◆ **The problem**
From the records below, report the number of lines that contain "Chen", and add nothing.

◆ **Recorded information**
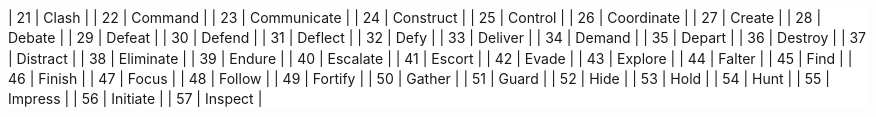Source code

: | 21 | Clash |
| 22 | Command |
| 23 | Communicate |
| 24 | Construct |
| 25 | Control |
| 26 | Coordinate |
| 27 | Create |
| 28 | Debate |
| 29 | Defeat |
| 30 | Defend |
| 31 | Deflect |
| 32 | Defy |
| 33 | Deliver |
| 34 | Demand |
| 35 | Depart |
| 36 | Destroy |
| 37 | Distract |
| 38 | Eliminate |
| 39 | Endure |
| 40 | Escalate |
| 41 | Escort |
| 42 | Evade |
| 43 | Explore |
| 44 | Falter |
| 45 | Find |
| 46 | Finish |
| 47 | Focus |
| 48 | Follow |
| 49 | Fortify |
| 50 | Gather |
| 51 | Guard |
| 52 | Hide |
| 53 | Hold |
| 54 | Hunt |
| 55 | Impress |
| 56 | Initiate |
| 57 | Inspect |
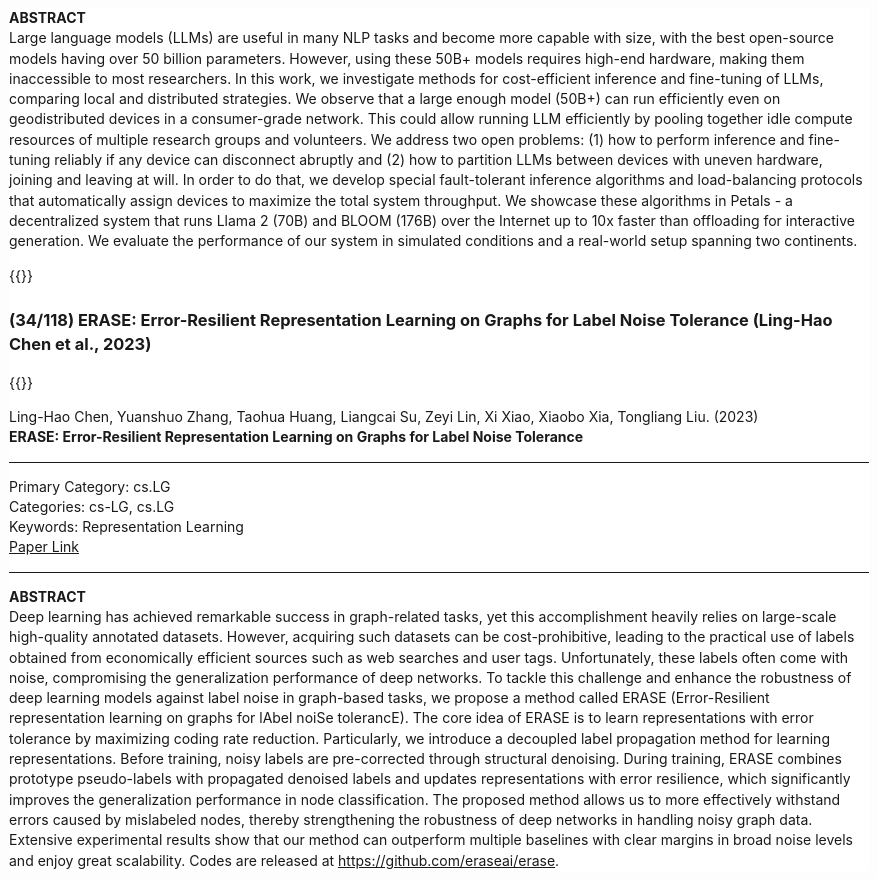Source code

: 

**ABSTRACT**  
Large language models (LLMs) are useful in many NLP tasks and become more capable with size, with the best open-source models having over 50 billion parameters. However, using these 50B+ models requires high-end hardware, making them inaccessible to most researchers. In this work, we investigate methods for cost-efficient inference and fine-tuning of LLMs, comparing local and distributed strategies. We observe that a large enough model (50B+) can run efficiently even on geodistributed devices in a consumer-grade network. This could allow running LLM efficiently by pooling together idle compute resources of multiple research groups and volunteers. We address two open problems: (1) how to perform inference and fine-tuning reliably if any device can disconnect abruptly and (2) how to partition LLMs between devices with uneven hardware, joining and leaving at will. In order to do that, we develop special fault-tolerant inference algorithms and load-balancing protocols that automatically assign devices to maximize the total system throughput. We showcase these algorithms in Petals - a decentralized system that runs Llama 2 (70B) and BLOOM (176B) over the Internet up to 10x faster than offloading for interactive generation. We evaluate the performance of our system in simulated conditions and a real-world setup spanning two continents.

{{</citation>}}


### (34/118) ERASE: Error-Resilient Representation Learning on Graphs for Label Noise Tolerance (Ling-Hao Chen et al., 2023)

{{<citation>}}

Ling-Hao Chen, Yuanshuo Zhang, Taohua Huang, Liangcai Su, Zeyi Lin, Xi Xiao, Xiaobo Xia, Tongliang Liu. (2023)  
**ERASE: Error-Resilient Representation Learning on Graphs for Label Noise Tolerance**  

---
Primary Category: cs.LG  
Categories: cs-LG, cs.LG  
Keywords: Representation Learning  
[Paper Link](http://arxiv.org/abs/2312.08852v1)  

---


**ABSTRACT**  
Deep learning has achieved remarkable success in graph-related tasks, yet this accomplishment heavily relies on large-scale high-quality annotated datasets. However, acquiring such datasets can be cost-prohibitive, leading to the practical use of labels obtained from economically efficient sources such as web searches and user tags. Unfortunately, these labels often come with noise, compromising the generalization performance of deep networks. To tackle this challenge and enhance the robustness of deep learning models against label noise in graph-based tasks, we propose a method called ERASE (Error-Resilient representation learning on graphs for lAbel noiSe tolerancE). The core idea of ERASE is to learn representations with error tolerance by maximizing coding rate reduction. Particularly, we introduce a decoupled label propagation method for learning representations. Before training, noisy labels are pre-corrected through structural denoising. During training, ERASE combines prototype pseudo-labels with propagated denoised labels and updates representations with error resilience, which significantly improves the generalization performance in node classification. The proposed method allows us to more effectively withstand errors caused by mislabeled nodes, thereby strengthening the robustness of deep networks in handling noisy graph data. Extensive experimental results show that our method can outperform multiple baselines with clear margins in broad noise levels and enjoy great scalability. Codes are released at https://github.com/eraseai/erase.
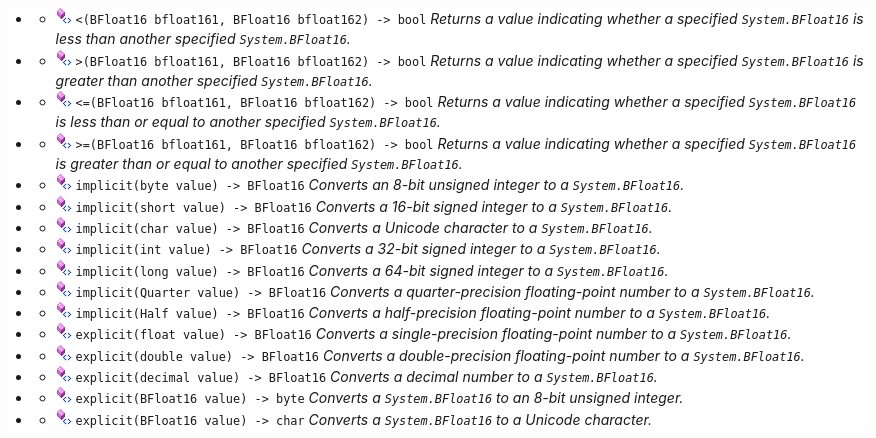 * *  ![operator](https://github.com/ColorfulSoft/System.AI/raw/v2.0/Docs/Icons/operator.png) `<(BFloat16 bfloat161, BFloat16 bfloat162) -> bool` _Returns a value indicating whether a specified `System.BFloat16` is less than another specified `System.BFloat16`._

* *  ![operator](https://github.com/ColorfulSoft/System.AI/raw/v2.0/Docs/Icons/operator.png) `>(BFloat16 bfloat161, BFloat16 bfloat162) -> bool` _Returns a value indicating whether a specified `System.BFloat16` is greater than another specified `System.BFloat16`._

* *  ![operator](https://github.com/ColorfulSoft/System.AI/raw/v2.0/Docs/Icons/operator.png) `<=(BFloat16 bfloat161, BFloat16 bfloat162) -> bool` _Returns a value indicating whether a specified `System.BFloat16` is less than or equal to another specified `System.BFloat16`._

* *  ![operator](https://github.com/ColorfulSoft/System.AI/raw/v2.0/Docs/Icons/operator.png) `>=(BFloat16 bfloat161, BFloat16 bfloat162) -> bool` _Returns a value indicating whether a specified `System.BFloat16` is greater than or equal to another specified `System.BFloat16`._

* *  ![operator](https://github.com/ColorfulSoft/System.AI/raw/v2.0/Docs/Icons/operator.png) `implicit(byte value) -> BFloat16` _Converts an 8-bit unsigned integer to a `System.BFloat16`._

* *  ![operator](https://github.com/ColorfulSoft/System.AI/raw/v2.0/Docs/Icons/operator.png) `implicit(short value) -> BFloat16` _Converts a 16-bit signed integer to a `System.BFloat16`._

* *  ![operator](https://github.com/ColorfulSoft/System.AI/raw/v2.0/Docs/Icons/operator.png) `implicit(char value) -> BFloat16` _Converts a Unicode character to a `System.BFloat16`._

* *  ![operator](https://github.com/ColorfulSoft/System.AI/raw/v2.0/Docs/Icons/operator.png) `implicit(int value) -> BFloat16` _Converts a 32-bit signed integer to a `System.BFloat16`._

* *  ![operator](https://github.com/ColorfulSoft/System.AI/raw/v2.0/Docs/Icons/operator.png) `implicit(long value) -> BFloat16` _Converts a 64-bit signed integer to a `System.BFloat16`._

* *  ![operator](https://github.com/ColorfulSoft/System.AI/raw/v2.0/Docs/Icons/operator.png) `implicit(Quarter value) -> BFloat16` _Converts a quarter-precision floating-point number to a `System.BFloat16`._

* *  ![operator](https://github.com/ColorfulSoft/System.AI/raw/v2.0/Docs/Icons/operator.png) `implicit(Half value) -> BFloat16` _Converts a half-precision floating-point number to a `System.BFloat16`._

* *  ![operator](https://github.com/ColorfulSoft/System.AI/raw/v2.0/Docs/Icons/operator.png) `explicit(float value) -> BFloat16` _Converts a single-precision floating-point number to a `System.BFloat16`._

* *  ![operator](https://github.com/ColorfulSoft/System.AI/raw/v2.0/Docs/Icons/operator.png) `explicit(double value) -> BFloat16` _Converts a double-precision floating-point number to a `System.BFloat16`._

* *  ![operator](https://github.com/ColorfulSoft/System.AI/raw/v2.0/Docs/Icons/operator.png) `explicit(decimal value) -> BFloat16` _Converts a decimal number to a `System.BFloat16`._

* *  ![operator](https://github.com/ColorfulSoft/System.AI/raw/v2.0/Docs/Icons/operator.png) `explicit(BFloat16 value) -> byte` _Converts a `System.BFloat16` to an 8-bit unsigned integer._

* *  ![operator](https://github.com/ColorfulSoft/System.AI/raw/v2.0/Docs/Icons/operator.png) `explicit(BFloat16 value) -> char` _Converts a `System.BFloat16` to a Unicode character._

◆ **Response to this task**
2